The world’s power plants and transmission lines are more networked to each other and controlled via the Internet than ever before. And in that, Wall Street sees a business opportunity.
Investors including banks and venture capital firms more than doubled their financing last year to private companies focused on developing cyber-security solutions for power-grid operators, utilities and other industrial businesses, a Bloomberg New Energy Finance analysis shows. The $1.7 billion of funding since 2010 is a bet that the industry’s rush into the Internet-of-things era will raise the risk of cyber-attacks on grids and demand for services that fight them.

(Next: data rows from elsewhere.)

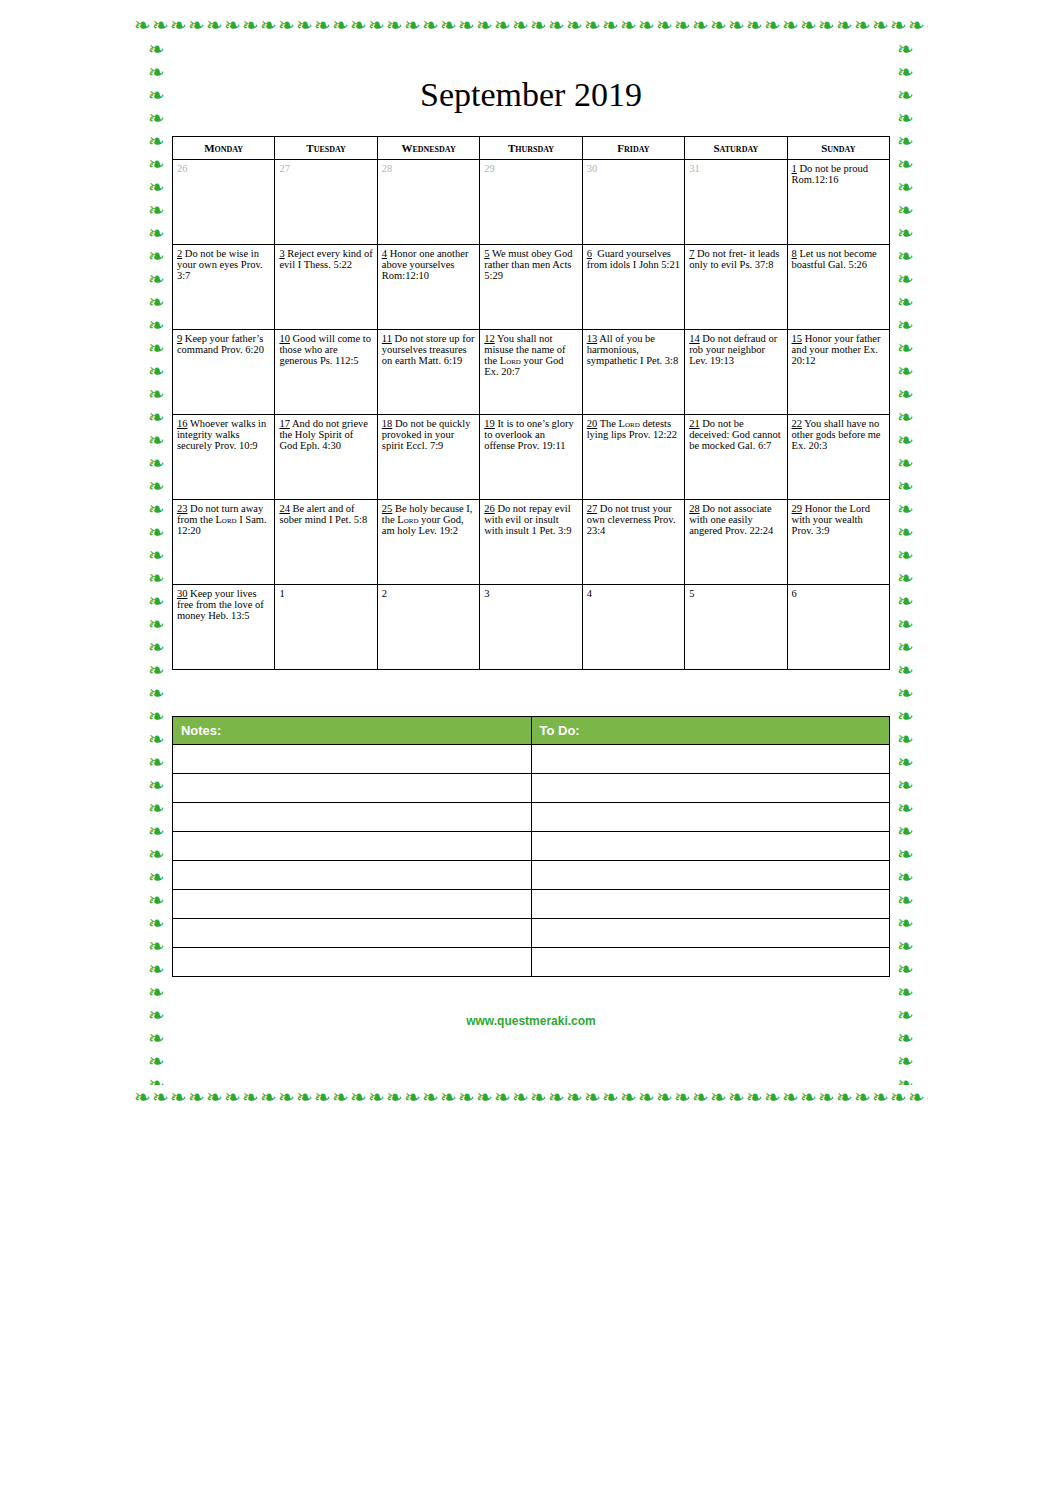❧❧❧❧❧❧❧❧❧❧❧❧❧❧❧❧❧❧❧❧❧❧❧❧❧❧❧❧❧❧❧❧❧❧❧❧❧❧❧❧❧❧❧❧❧❧❧❧❧❧❧❧❧❧❧❧❧❧❧❧
❧❧❧❧❧❧❧❧❧❧❧❧❧❧❧❧❧❧❧❧❧❧❧❧❧❧❧❧❧❧❧❧❧❧❧❧❧❧❧❧❧❧❧❧❧❧❧❧❧❧❧❧❧❧❧❧❧❧❧❧
❧
❧
❧
❧
❧
❧
❧
❧
❧
❧
❧
❧
❧
❧
❧
❧
❧
❧
❧
❧
❧
❧
❧
❧
❧
❧
❧
❧
❧
❧
❧
❧
❧
❧
❧
❧
❧
❧
❧
❧
❧
❧
❧
❧
❧
❧
❧
❧
❧
❧
❧
❧
❧
❧
❧
❧
❧
❧
❧
❧
❧
❧
❧
❧
❧
❧
❧
❧
❧
❧
❧
❧
❧
❧
❧
❧
❧
❧
❧
❧
❧
❧
❧
❧
❧
❧
❧
❧
❧
❧
❧
❧
❧
❧
❧
❧
❧
❧
❧
❧
❧
❧
❧
❧
❧
❧
❧
❧
❧
❧
❧
❧
❧
❧
❧
❧
❧
❧
❧
❧
❧
❧
❧
❧
❧
❧
❧
❧
❧
❧
❧
❧
❧
❧
❧
❧
❧
❧
❧
❧
❧
❧
❧
❧
❧
❧
❧
❧
❧
❧
❧
❧
❧
❧
❧
❧
❧
❧
❧
❧
September 2019
| Monday | Tuesday | Wednesday | Thursday | Friday | Saturday | Sunday |
| --- | --- | --- | --- | --- | --- | --- |
| 26 | 27 | 28 | 29 | 30 | 31 | 1 Do not be proud Rom.12:16 |
| 2 Do not be wise in your own eyes Prov. 3:7 | 3 Reject every kind of evil I Thess. 5:22 | 4 Honor one another above yourselves Rom:12:10 | 5 We must obey God rather than men Acts 5:29 | 6 Guard yourselves from idols I John 5:21 | 7 Do not fret- it leads only to evil Ps. 37:8 | 8 Let us not become boastful Gal. 5:26 |
| 9 Keep your father’s command Prov. 6:20 | 10 Good will come to those who are generous Ps. 112:5 | 11 Do not store up for yourselves treasures on earth Matt. 6:19 | 12 You shall not misuse the name of the L ord your God Ex. 20:7 | 13 All of you be harmonious, sympathetic I Pet. 3:8 | 14 Do not defraud or rob your neighbor Lev. 19:13 | 15 Honor your father and your mother Ex. 20:12 |
| 16 Whoever walks in integrity walks securely Prov. 10:9 | 17 And do not grieve the Holy Spirit of God Eph. 4:30 | 18 Do not be quickly provoked in your spirit Eccl. 7:9 | 19 It is to one’s glory to overlook an offense Prov. 19:11 | 20 The L ord detests lying lips Prov. 12:22 | 21 Do not be deceived: God cannot be mocked Gal. 6:7 | 22 You shall have no other gods before me Ex. 20:3 |
| 23 Do not turn away from the L ord I Sam. 12:20 | 24 Be alert and of sober mind I Pet. 5:8 | 25 Be holy because I, the L ord your God, am holy Lev. 19:2 | 26 Do not repay evil with evil or insult with insult 1 Pet. 3:9 | 27 Do not trust your own cleverness Prov. 23:4 | 28 Do not associate with one easily angered Prov. 22:24 | 29 Honor the Lord with your wealth Prov. 3:9 |
| 30 Keep your lives free from the love of money Heb. 13:5 | 1 | 2 | 3 | 4 | 5 | 6 |
| Notes: | To Do: |
| --- | --- |
www.questmeraki.com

BNEF clients can see the full report, “Industrial Cybersecurity: An Urgent Need”, on the Terminal or on web.
“Utilities and industrials in general have been connecting real assets like power plants to the Internet,” Claire Curry, an analyst at Bloomberg New Energy Finance, said by phone. “They get a lot more data and efficiencies that way. But they’re also realizing the consequences for hacking. Lots of startups are springing up, saying, ‘We can protect you.”’
Fundraising by cyber-security companies focused on the industrial sector rose to almost $700 million last year from just $5 million in 2010, according to the BNEF analysis of financing data from CB Insights. By one cyber-security firm’s count, at least one threat to industrial operations occurs somewhere in the world every day. The U.S. Energy Department warned in a report last year that the electricity system “faces imminent danger” from cyber-attacks, and hackers were said to have breached at least a dozen U.S. power plants.
The surge in financing “underscores the demand for these services,” Curry said. “They’re picking up on the fact that a number of the power companies now, especially grid operators, are getting nervous.”
The biggest challenge for grid operators and utilities, she said, may be coming up with monitoring software that better alerts them to security threats. In its report, BNEF recommends that utilities identify vulnerabilities, deploy safeguards and constant supervision; and be ready for damage control after a cyber-attack.